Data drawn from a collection
---+---

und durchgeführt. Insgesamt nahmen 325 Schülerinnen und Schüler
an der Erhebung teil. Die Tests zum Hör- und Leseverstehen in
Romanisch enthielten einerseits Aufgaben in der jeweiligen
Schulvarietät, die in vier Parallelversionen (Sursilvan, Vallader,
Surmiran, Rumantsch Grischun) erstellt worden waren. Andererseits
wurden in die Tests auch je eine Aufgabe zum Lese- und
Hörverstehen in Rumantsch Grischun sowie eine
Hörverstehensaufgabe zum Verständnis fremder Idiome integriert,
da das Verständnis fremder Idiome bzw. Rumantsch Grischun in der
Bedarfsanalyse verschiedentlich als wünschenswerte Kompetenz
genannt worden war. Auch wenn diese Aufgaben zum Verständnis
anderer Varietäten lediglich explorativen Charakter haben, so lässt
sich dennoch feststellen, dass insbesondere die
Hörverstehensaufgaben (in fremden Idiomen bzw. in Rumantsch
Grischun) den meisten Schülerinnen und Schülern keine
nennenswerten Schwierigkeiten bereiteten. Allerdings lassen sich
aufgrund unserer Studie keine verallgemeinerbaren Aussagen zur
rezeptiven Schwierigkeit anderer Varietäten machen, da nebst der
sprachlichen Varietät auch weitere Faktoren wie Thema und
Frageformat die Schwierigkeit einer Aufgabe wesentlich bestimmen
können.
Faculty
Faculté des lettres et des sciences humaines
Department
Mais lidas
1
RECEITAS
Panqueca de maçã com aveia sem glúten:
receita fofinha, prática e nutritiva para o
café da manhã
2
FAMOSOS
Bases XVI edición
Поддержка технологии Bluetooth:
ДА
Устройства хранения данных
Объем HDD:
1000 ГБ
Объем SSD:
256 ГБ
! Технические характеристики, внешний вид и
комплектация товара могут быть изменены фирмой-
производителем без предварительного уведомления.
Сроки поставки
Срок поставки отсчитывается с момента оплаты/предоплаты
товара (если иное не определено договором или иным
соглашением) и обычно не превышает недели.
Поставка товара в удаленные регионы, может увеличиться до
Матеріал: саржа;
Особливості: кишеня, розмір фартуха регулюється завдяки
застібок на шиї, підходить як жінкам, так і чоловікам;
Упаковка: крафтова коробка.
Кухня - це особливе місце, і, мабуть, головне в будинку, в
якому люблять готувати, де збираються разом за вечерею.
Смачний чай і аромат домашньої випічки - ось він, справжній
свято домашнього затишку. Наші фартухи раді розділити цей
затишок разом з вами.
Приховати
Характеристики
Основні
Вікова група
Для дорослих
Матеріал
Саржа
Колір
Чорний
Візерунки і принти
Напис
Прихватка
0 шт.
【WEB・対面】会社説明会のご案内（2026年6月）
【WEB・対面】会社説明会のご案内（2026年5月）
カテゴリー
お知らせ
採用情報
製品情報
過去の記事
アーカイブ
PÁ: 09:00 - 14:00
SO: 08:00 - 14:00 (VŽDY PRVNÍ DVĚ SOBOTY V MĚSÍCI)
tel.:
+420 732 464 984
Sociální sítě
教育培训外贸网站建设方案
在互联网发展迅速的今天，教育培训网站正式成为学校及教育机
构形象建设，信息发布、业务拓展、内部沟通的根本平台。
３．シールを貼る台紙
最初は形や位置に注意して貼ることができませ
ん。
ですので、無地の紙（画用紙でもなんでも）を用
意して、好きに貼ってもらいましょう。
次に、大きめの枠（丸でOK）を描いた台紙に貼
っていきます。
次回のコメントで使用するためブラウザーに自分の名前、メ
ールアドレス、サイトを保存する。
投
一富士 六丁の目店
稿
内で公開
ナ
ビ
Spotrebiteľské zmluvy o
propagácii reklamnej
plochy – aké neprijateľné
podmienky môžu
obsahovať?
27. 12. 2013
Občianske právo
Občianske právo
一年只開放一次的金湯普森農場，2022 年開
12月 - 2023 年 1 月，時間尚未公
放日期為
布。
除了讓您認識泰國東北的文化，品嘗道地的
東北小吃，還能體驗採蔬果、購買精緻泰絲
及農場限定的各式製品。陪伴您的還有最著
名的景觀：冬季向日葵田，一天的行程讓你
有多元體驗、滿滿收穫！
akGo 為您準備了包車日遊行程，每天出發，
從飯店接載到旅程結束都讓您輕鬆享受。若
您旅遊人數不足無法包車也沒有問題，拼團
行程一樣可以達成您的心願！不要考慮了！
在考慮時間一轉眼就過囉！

---+---

§ **DIRECTIVE**
Write out the lines above word for word, starting with the first line and going on through the line with "da das Verständnis".

§ **ANSWER FOR THE TASK**
und durchgeführt. Insgesamt nahmen 325 Schülerinnen und Schüler
an der Erhebung teil. Die Tests zum Hör- und Leseverstehen in
Romanisch enthielten einerseits Aufgaben in der jeweiligen
Schulvarietät, die in vier Parallelversionen (Sursilvan, Vallader,
Surmiran, Rumantsch Grischun) erstellt worden waren. Andererseits
wurden in die Tests auch je eine Aufgabe zum Lese- und
Hörverstehen in Rumantsch Grischun sowie eine
Hörverstehensaufgabe zum Verständnis fremder Idiome integriert,
da das Verständnis fremder Idiome bzw. Rumantsch Grischun in der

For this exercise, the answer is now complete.